Visitors of the center will experience a newly renovated atrium that will house highlights from the collection. Renovations also include a new painting gallery that will display Louise Herreshoff’s work and double as a handicapped-accessible classroom.

Ron Fuchs, curator of ceramics and manager of the Reeves Center at W&L, hopes to see the collection used as a teaching tool across curricula.

“This center is here for the students as well as the community. We wanted to update the building so it could also be a more useable teaching space,” Fuchs said. “We even had students come in last year and just study for exams because it was quiet, and that’s fine with us.”

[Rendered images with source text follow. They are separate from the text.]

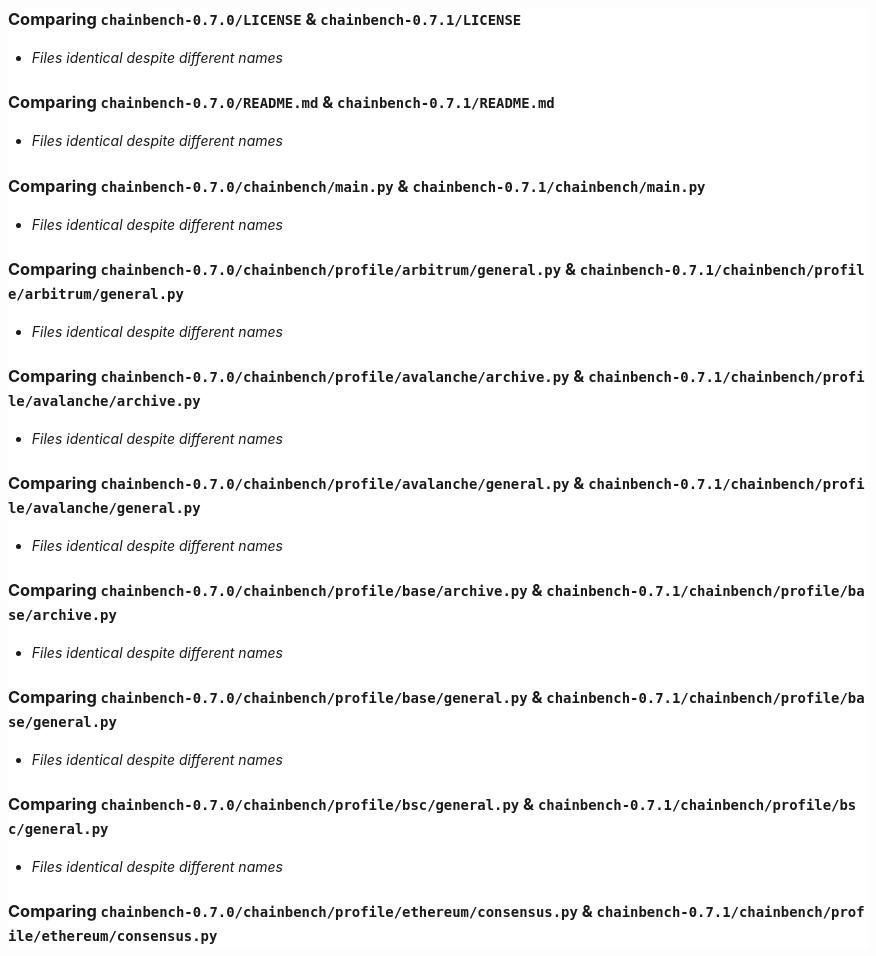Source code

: ### Comparing `chainbench-0.7.0/LICENSE` & `chainbench-0.7.1/LICENSE`

 * *Files identical despite different names*

### Comparing `chainbench-0.7.0/README.md` & `chainbench-0.7.1/README.md`

 * *Files identical despite different names*

### Comparing `chainbench-0.7.0/chainbench/main.py` & `chainbench-0.7.1/chainbench/main.py`

 * *Files identical despite different names*

### Comparing `chainbench-0.7.0/chainbench/profile/arbitrum/general.py` & `chainbench-0.7.1/chainbench/profile/arbitrum/general.py`

 * *Files identical despite different names*

### Comparing `chainbench-0.7.0/chainbench/profile/avalanche/archive.py` & `chainbench-0.7.1/chainbench/profile/avalanche/archive.py`

 * *Files identical despite different names*

### Comparing `chainbench-0.7.0/chainbench/profile/avalanche/general.py` & `chainbench-0.7.1/chainbench/profile/avalanche/general.py`

 * *Files identical despite different names*

### Comparing `chainbench-0.7.0/chainbench/profile/base/archive.py` & `chainbench-0.7.1/chainbench/profile/base/archive.py`

 * *Files identical despite different names*

### Comparing `chainbench-0.7.0/chainbench/profile/base/general.py` & `chainbench-0.7.1/chainbench/profile/base/general.py`

 * *Files identical despite different names*

### Comparing `chainbench-0.7.0/chainbench/profile/bsc/general.py` & `chainbench-0.7.1/chainbench/profile/bsc/general.py`

 * *Files identical despite different names*

### Comparing `chainbench-0.7.0/chainbench/profile/ethereum/consensus.py` & `chainbench-0.7.1/chainbench/profile/ethereum/consensus.py`
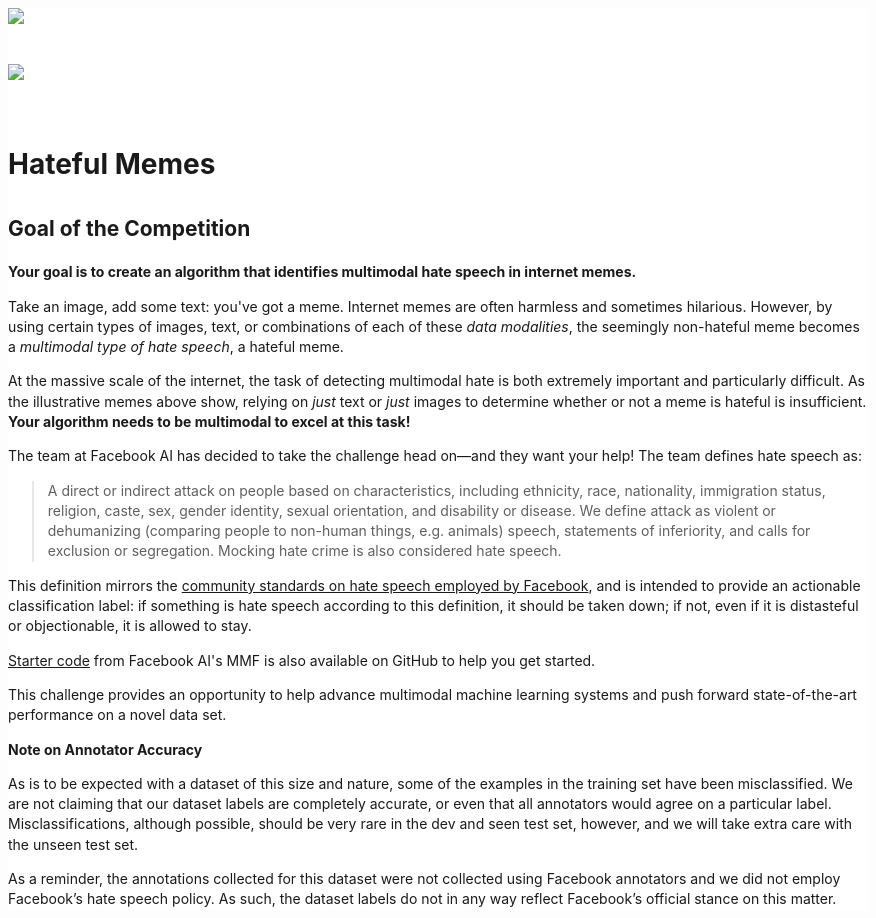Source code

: [<img src='https://s3.amazonaws.com/drivendata-public-assets/logo-white-blue.png' width='600'>](https://www.drivendata.org/)
<br><br>

[<img src='https://drivendata-public-assets.s3.amazonaws.com/three-mean-memes.png' width='600'>](https://www.drivendata.org/)
<br><br>

# Hateful Memes

## Goal of the Competition

**Your goal is to create an algorithm that identifies multimodal hate speech in internet memes.**

Take an image, add some text: you've got a meme. Internet memes are often harmless and sometimes hilarious. However, by using certain types of images, text, or combinations of each of these *data modalities*, the seemingly non-hateful meme becomes a *multimodal type of hate speech*, a hateful meme.

At the massive scale of the internet, the task of detecting multimodal hate is both extremely important and particularly difficult. As the illustrative memes above show, relying on *just* text or *just* images to determine whether or not a meme is hateful is insufficient. **Your algorithm needs to be multimodal to excel at this task!**

The team at Facebook AI has decided to take the challenge head on—and they want your help! The team defines hate speech as:

  > A direct or indirect attack on people based on
   characteristics, including ethnicity, race, nationality, immigration status, religion, caste, sex, gender identity, sexual orientation, and disability or
   disease. We define attack as violent or dehumanizing (comparing people to non-human things,
   e.g. animals) speech, statements of inferiority,
   and calls for exclusion or segregation. Mocking
   hate crime is also considered hate speech.

This definition mirrors the [community standards on hate speech employed by Facebook](https://www.facebook.com/communitystandards/hate_speech), and is intended to provide an actionable classification label: if something is hate speech according to this definition, it should be taken down; if not, even if it is distasteful or objectionable, it is allowed to stay. 

[Starter code](https://github.com/facebookresearch/mmf/tree/master/projects/hateful_memes) from Facebook AI's MMF is also available on GitHub to help you get started.

This challenge provides an opportunity to help advance multimodal machine learning systems and push forward state-of-the-art performance on a novel data set.

**Note on Annotator Accuracy**

As is to be expected with a dataset of this size and nature, some of the examples in the training set have been misclassified. We are not claiming that our dataset labels are completely accurate, or even that all annotators would agree on a particular label. Misclassifications, although possible, should be very rare in the dev and seen test set, however, and we will take extra care with the unseen test set.

As a reminder, the annotations collected for this dataset were not collected using Facebook annotators and we did not employ Facebook’s hate speech policy. As such, the dataset labels do not in any way reflect Facebook’s official stance on this matter.
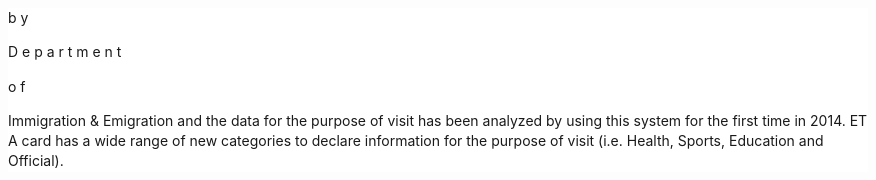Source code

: b
y
 
D
e
p
a
r
t
m
e
n
t
 
o
f
 
Immigration 
& 
Emigration 
and 
the 
data 
for 
the 
purpose 
of 
visit 
has 
been 
analyzed 
by 
using 
this 
system 
for 
the 
first 
time 
in 
2014. 
ET
A 
card 
has 
a 
wide 
range 
of 
new 
categories 
to 
declare 
information 
for 
the 
purpose 
of 
visit 
(i.e. 
Health, 
Sports, 
Education 
and 
Official).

Other rooms in the Reeves Center received fresh coats of paint, updated lighting and new wall-mounted mahogany casing that will house various pieces of the collection, including Chinese porcelain export, Japanese porcelain, armorial porcelain (coat of arms), and British and continental European ceramics.

The Reeves Center is located in an 1842 house on the campus. Today, thanks to gifts and bequests, the Reeves collection is one of the most extensive in the United States.

The Watson Pavilion, behind the Reeves Center, houses the Senshin’an Japanese Tea Room, by Sen Genshitsu, 15th-generation grand master of the Urasenke tradition of tea.

The Reeves Center and Watson Pavilion are open Mon. – Sat., 9 a.m. – 4 p.m. Renovations to the center, including the Elisabeth S. Gottwald Gallery, were made possible by donations from the Herndon Foundation, members of the family of Elisabeth S. Gottwald, and John Goadby Hamilton ’32.